The eclipse itself was an eerie experience. It brought back memories of an old teacher from middle school describing a total eclipse to the class. I remember, or think I remember, her describing that the birds almost seem to start chirping more, as is their wont before sunset. The sky becomes very dark, and the air becomes cold, like a mini-night during the day.

These things predictably happened just as my old teacher described them, but it’s quite something else to actually be there to experience it.

In the minutes leading up to the total eclipse, the sun slowly dims, as if you just put on a pair of sunglasses, and soon as if you put on a second pair of sunglasses over the previous pair. It’s tough for video cameras to capture this effect on the landscape, since they’ll try to cancel out the effect with exposure compensation (instead, look to doing things in full manual mode if you can).

The landscape gets darker and the air noticeably chillier. It’s amazing how fast that happens, and how quickly the sun can deny us its warmth.

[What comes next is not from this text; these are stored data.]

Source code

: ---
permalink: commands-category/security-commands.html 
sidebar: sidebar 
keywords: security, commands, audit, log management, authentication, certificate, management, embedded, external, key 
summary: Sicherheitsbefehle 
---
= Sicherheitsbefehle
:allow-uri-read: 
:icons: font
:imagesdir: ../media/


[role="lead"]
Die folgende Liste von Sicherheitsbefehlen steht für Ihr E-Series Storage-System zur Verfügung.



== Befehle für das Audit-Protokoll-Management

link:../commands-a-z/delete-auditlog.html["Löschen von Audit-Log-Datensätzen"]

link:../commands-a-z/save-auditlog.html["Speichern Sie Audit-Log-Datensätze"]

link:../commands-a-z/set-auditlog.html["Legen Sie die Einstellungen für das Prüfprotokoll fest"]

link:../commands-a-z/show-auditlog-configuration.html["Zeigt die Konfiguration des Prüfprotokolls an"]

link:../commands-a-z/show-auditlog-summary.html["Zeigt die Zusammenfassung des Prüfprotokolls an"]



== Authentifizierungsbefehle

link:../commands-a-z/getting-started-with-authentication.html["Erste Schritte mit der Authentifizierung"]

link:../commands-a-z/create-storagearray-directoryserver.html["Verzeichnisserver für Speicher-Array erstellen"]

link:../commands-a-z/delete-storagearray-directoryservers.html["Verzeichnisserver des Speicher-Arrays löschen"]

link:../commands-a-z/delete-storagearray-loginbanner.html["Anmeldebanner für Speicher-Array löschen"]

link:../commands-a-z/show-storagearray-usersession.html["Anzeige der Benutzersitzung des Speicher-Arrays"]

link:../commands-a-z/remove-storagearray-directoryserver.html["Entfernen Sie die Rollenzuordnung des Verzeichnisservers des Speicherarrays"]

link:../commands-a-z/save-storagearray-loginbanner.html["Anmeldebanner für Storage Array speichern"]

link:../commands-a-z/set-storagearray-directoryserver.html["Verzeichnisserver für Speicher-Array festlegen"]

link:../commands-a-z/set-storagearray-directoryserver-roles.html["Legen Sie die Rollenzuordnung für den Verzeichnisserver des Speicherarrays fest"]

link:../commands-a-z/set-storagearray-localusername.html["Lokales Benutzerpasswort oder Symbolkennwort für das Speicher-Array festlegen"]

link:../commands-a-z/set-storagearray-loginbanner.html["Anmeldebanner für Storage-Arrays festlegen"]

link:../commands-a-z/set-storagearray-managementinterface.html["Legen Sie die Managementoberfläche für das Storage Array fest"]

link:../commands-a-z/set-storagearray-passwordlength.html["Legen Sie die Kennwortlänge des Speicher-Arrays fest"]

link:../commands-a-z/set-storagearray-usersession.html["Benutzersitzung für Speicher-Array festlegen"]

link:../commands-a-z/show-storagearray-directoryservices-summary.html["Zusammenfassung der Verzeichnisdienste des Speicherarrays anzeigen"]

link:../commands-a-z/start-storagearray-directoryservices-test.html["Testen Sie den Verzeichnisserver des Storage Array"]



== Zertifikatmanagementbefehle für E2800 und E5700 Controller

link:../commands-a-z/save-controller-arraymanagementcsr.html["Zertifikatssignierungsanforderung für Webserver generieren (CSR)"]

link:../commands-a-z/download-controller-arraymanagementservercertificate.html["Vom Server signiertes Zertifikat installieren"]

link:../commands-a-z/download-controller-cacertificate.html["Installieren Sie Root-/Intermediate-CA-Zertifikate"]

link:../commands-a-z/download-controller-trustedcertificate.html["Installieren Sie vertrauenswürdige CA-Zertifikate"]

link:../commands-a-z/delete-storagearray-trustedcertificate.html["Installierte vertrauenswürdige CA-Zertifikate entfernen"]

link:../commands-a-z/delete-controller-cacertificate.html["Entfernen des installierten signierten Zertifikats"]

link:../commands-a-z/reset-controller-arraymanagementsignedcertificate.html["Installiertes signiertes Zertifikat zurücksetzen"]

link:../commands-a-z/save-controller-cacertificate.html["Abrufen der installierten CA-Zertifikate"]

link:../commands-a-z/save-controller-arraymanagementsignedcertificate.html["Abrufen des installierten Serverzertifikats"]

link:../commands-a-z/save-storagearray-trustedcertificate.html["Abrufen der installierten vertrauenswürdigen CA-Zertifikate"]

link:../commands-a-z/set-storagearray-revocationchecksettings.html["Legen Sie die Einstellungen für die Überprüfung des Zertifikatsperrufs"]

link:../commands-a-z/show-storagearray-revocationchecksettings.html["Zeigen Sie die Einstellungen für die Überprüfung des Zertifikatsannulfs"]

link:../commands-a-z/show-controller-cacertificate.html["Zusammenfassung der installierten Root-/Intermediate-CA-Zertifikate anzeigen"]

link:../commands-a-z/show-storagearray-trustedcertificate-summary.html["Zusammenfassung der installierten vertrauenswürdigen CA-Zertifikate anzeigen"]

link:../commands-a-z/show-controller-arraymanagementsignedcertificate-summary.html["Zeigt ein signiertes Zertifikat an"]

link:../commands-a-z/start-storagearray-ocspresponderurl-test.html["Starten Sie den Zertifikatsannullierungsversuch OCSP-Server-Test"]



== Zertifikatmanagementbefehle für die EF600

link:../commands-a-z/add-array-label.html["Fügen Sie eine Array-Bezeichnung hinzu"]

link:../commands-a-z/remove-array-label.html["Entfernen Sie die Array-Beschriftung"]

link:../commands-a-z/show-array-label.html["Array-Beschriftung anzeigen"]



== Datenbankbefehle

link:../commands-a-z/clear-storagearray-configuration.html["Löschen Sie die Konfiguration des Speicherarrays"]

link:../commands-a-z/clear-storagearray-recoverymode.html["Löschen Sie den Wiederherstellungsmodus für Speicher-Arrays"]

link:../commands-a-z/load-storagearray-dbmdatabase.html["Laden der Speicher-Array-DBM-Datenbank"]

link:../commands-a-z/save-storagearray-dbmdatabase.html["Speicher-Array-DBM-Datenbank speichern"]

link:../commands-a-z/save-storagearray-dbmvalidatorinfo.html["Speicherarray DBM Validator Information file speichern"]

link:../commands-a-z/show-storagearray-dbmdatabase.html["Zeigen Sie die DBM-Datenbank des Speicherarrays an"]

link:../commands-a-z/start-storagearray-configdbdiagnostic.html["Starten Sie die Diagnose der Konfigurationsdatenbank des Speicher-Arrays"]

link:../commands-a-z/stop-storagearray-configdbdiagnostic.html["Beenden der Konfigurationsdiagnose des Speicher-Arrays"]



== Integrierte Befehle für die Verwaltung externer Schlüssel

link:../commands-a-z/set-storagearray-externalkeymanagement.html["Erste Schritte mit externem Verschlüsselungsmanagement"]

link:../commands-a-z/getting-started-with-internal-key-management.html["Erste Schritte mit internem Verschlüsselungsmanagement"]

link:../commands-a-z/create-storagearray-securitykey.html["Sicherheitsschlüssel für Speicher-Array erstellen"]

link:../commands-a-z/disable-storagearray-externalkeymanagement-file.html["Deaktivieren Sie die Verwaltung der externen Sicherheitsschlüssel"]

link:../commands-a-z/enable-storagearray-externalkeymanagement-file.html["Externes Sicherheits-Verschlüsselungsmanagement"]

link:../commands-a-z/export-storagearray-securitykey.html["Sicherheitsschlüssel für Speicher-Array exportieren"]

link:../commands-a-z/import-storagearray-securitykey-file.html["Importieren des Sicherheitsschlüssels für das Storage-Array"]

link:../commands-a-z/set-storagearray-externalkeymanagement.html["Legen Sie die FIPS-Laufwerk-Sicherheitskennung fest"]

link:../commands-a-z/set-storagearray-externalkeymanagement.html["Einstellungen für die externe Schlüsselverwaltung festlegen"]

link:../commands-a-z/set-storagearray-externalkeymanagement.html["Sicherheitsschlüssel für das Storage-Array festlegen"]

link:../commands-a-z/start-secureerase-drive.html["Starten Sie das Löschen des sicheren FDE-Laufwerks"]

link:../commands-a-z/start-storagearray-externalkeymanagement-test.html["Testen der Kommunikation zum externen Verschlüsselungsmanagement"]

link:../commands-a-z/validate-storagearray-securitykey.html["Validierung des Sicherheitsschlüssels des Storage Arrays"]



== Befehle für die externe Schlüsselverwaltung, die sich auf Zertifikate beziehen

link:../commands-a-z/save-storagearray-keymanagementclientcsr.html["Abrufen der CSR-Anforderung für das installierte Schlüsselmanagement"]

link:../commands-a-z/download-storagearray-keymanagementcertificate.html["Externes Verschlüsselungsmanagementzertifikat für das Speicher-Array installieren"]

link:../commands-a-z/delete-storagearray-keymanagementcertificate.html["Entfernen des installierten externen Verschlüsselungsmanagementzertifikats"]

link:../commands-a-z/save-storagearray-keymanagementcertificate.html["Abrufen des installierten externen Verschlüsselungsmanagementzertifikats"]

When the moon covers the sun completely, you don’t have to look towards the sun to know it. Apparently that small difference between a 99% eclipse and a 100% is quite noticeable. The entire region goes dark, like an early night. If you’re on a vantage point, you can see the glow of sunlight in the distance, just like an approaching dawn. Eventually you do look up towards the sun to see some alien ring of light - the sun’s corona. It almost seems like you’re in some video game world.

It becomes uncomfortably chilly, and suddenly with the warmth taken away, you become more thankful for that warmth that’s now missing. No worries, as in a few minutes the sun starts peeking and it slowly starts refilling the valley with sunlight and warmth.

After a few more minutes, things are reasonably back to normal and it thankfully starts warming up. Apocalypse averted - for now.